Damascus alleges that foreign countries could use the Islamic State threat as a pretext for attacking the regime of President Bashar al-Assad. It is not clear, however, what retaliatory actions Damascus could realistically take against a prospective U.S.-led coalition if it enters Syrian airspace.

The comments from Syria came the same day a group consisting of the Gulf Cooperation Council or GCC (Bahrain, Kuwait, Oman, Qatar, Saudi Arabia and the United Arab Emirates), Egypt, Iraq, Jordan, Lebanon and the U.S. agreed to “stand united against the threat posed by all terrorism” — specifically naming Islamic State.

In a communiqué, those countries “agreed to do their share in the comprehensive fight against [Islamic State],” including stopping the flow of foreign fighters, countering the group’s financing, contributing to humanitarian efforts, “and, as appropriate, joining in the many aspects of a coordinated military campaign against” Islamic State.

On Wednesday Obama authorized airstrikes against Islamic State targets inside Syria for the first time, pledging to destroy its fighters "wherever they exist." He had previously said the U.S. would act through a coalition — presumed to include regional and NATO allies — but on Wednesday did not name names, and it was not immediately clear what role each ally would play.

On Thursday the foreign minister of Germany said his country would not be taking part in airstrikes in Syria, while British Prime Minister David Cameron's spokesman said the United Kingdom was not ruling out military action against Islamic State.

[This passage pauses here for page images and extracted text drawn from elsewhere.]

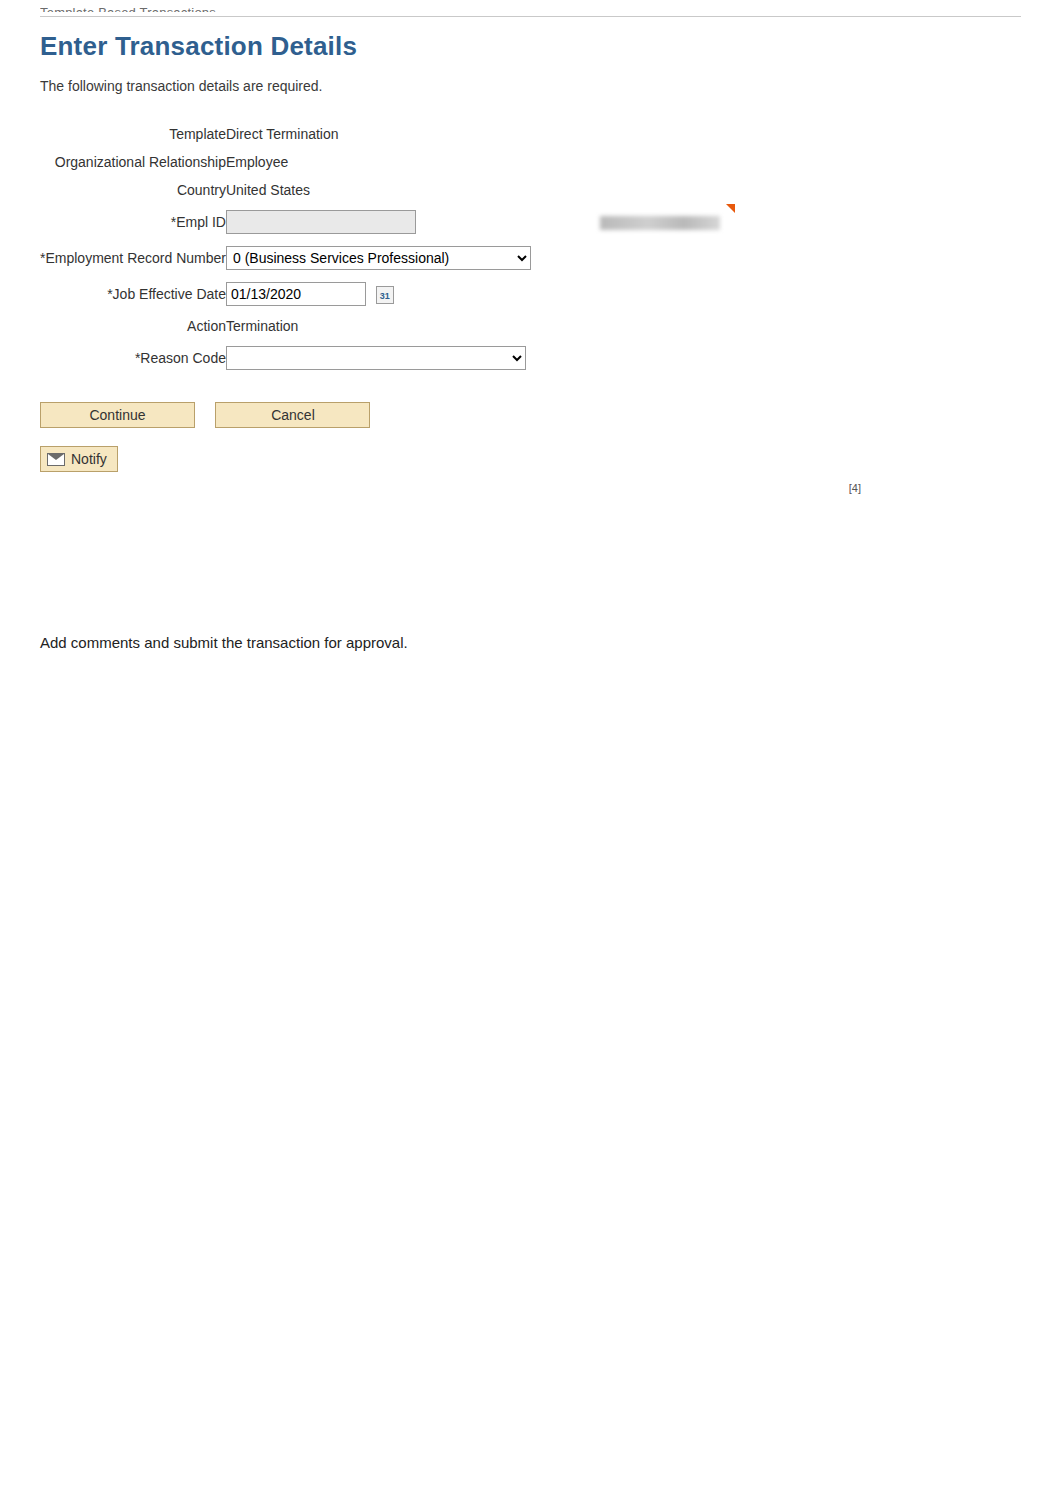Template Based Transactions
Enter Transaction Details
The following transaction details are required.
| Template | Direct Termination |
| Organizational Relationship | Employee |
| Country | United States |
| * Empl ID | |
| * Employment Record Number | 0 (Business Services Professional) |
| * Job Effective Date | 31 |
| Action | Termination |
| * Reason Code | |
Continue Cancel
Notify
[4]
Add comments and submit the transaction for approval.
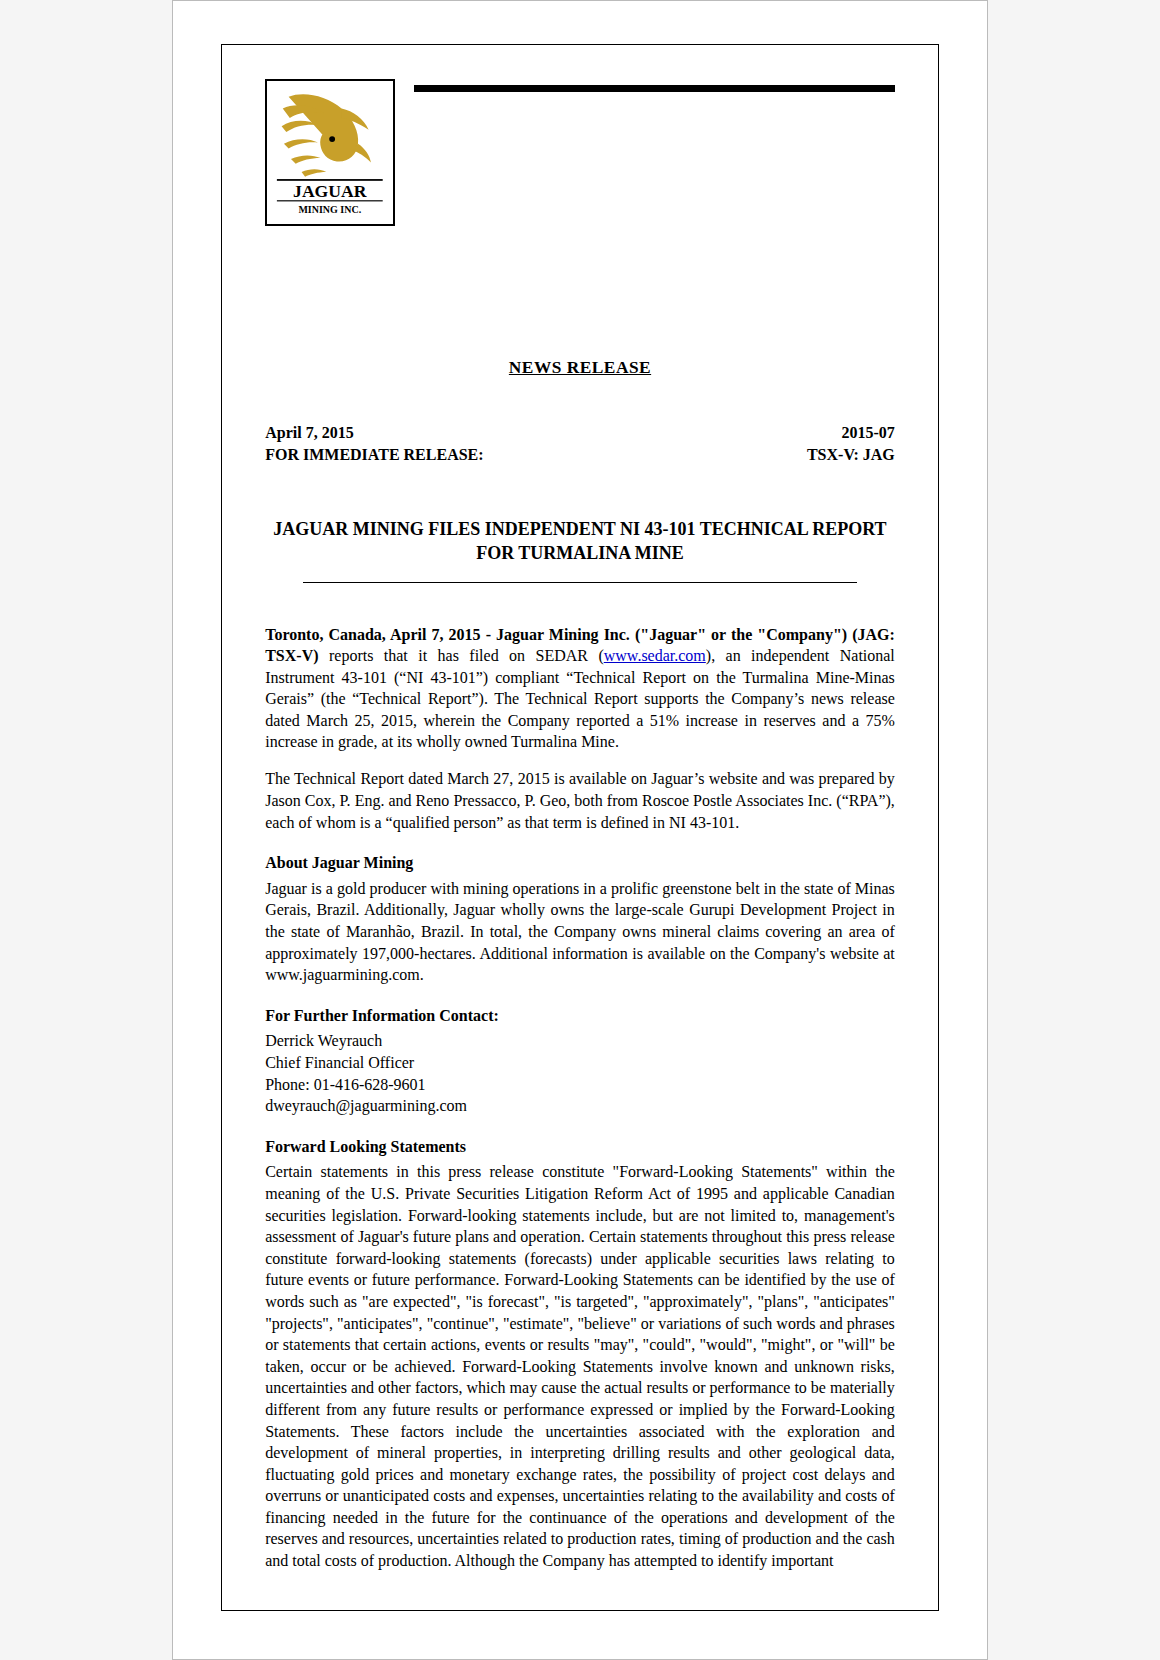JAGUAR MINING INC.
NEWS RELEASE
April 7, 20152015-07
FOR IMMEDIATE RELEASE: TSX-V: JAG
JAGUAR MINING FILES INDEPENDENT NI 43-101 TECHNICAL REPORT
FOR TURMALINA MINE
Toronto, Canada, April 7, 2015 - Jaguar Mining Inc. ("Jaguar" or the "Company") (JAG: TSX-V) reports that it has filed on SEDAR (www.sedar.com), an independent National Instrument 43-101 (“NI 43-101”) compliant “Technical Report on the Turmalina Mine-Minas Gerais” (the “Technical Report”). The Technical Report supports the Company’s news release dated March 25, 2015, wherein the Company reported a 51% increase in reserves and a 75% increase in grade, at its wholly owned Turmalina Mine.
The Technical Report dated March 27, 2015 is available on Jaguar’s website and was prepared by Jason Cox, P. Eng. and Reno Pressacco, P. Geo, both from Roscoe Postle Associates Inc. (“RPA”), each of whom is a “qualified person” as that term is defined in NI 43-101.
About Jaguar Mining
Jaguar is a gold producer with mining operations in a prolific greenstone belt in the state of Minas Gerais, Brazil. Additionally, Jaguar wholly owns the large-scale Gurupi Development Project in the state of Maranhão, Brazil. In total, the Company owns mineral claims covering an area of approximately 197,000-hectares. Additional information is available on the Company's website at www.jaguarmining.com.
For Further Information Contact:
Derrick Weyrauch
Chief Financial Officer
Phone: 01-416-628-9601
dweyrauch@jaguarmining.com
Forward Looking Statements
Certain statements in this press release constitute "Forward-Looking Statements" within the meaning of the U.S. Private Securities Litigation Reform Act of 1995 and applicable Canadian securities legislation. Forward-looking statements include, but are not limited to, management's assessment of Jaguar's future plans and operation. Certain statements throughout this press release constitute forward-looking statements (forecasts) under applicable securities laws relating to future events or future performance. Forward-Looking Statements can be identified by the use of words such as "are expected", "is forecast", "is targeted", "approximately", "plans", "anticipates" "projects", "anticipates", "continue", "estimate", "believe" or variations of such words and phrases or statements that certain actions, events or results "may", "could", "would", "might", or "will" be taken, occur or be achieved. Forward-Looking Statements involve known and unknown risks, uncertainties and other factors, which may cause the actual results or performance to be materially different from any future results or performance expressed or implied by the Forward-Looking Statements. These factors include the uncertainties associated with the exploration and development of mineral properties, in interpreting drilling results and other geological data, fluctuating gold prices and monetary exchange rates, the possibility of project cost delays and overruns or unanticipated costs and expenses, uncertainties relating to the availability and costs of financing needed in the future for the continuance of the operations and development of the reserves and resources, uncertainties related to production rates, timing of production and the cash and total costs of production. Although the Company has attempted to identify important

Obama on Wednesday had also announced an expansion of strikes in Iraq, saying he would be dispatching nearly 500 more U.S. troops to the country to assist its besieged security forces. He said the U.S. would work with Kurdish and Iraqi ground troops to take over land that had been cleared by airstrikes.

In order to build up a viable partner on the ground in Syria, Obama has called on Congress to authorize a program to train and arm vetted "moderate" rebels who are fighting both the Islamic State and Assad’s forces in Syria. 

Syria's main Western-backed opposition group welcomed Obama's decision, while repeating its demand that Assad must go.

"The Syrian Coalition ... stands ready and willing to partner with the international community not only to defeat [the Islamic State] but also rid the Syrian people of the tyranny of the Assad regime," said Hadi al-Bahra, head of the coalition.

Based on comments Wednesday from unnamed senior White House officials, Saudi Arabia had been expected to announce it would host training camps for Syrian rebels. But Saudi Foreign Minister Saud al-Faisal on Thursday denied that was the case.

When queried about why Riyadh had contradicted Washington officials, White House Press Secretary Josh Earnest said that consultations were "ongoing," but that the "Saudis did announce their willingness to host a training camp for the Syrian opposition."

Meanwhile, Russia — the Assad regime's most important backer — came to its ally's defense Thursday by saying that unilateral U.S. strikes in Syria would be a “crude violation” of international law.

"The U.S. president has directly announced the possibility of strikes by American armed forces against positions of the Islamic State in Syria without the consent of its legal government," said Alexander Lukashevich, a spokesman for the Russian foreign ministry.

"In the absence of an appropriate decision of the U.N. Security Council, such a step would become an act of aggression, a crude violation of the norms of international law," he said.